1. **Global default TTL**: Applies to all agent sessions unless overridden
2. **Per-agent type TTL**: Overrides the global default for specific agent types

Additionally, you can configure a **minimum deletion delay** that controls how frequently deletion operations are scheduled. This prevents excessive deletion operations for agent sessions with short TTLs.

> [!NOTE]
> Setting the deletion delay is an advanced feature and should only be used if the default value results in excessive deletion operations (in which case you should increase the default value) or if you need to ensure that deletion operations are executed promptly (in which case you should decrease the default value).
### Default values

- **Default TTL**: 30 days
- **Minimum TTL deletion delay**: 5 minutes (subject to change in future releases)

### Configuration examples

#### .NET

```csharp
// Configure global default TTL and minimum signal delay
services.ConfigureDurableAgents(
options =>
{
// Set global default TTL to 7 days
options.DefaultTimeToLive = TimeSpan.FromDays(7);

// Set minimum signal delay to 10 minutes
options.MinimumTimeToLiveSignalDelay = TimeSpan.FromMinutes(10);

// Add agents (will use global default TTL)
options.AddAIAgent(myAgent);
});

// Configure per-agent TTL
services.ConfigureDurableAgents(
options =>
{
options.DefaultTimeToLive = TimeSpan.FromDays(30); // Global default
// Agent with custom TTL of 1 day
options.AddAIAgent(shortLivedAgent, timeToLive: TimeSpan.FromDays(1));

// Agent with custom TTL of 90 days
options.AddAIAgent(longLivedAgent, timeToLive: TimeSpan.FromDays(90));

// Agent using global default (30 days)
options.AddAIAgent(defaultAgent);
});

// Disable TTL for specific agents by setting TTL to null
services.ConfigureDurableAgents(
options =>
{
options.DefaultTimeToLive = TimeSpan.FromDays(30);

// Agent with no TTL (never expires)
options.AddAIAgent(permanentAgent, timeToLive: null);
});
```

## How TTL works

The following sections describe how TTL works in detail.

### Expiration tracking

Each agent session maintains an expiration timestamp in its internally managed state that is updated whenever the session processes a message:

1. When a message is sent to an agent session, the expiration time is set to `current time + TTL`
2. The runtime schedules a delete operation for the expiration time (subject to minimum delay constraints)
3. When the delete operation runs, if the current time is past the expiration time, the session state is deleted.
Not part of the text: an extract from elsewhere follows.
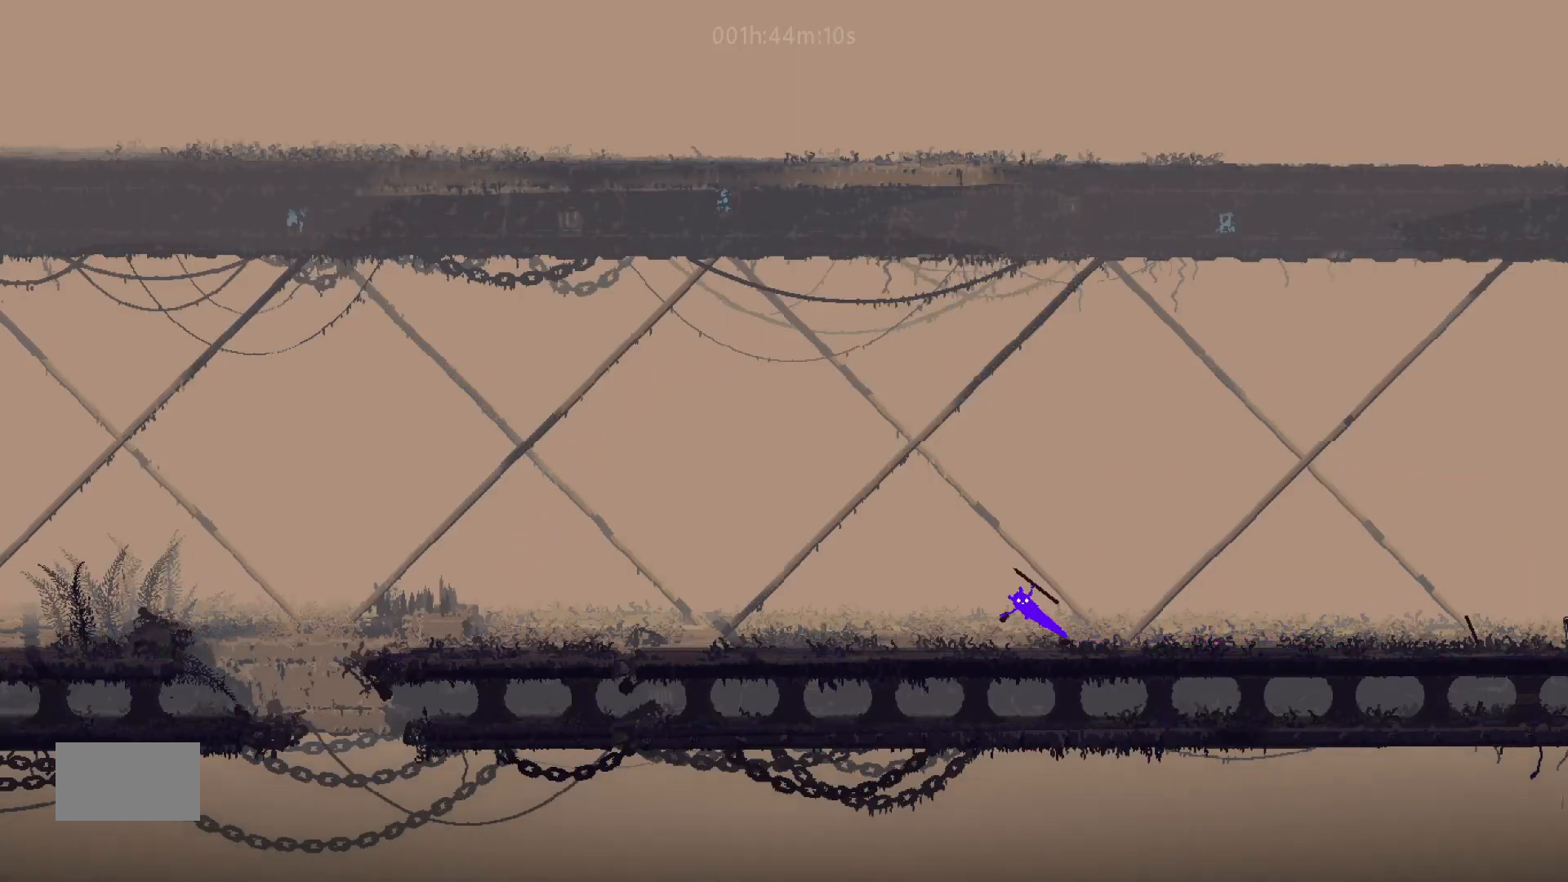
{"keys": ["down", "left"], "mouse_move": "down-left", "events": [[67, "j", "up"]]}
Otherwise, the delete operation is rescheduled for the next expiration time.

### State deletion

When an agent session expires, its entire state is deleted, including:

- Conversation history
- Any custom state data
- Expiration timestamps

After deletion, if a message is sent to the same agent session, a new session is created with a fresh conversation history.

## Behavior examples

The following examples illustrate how TTL works in different scenarios.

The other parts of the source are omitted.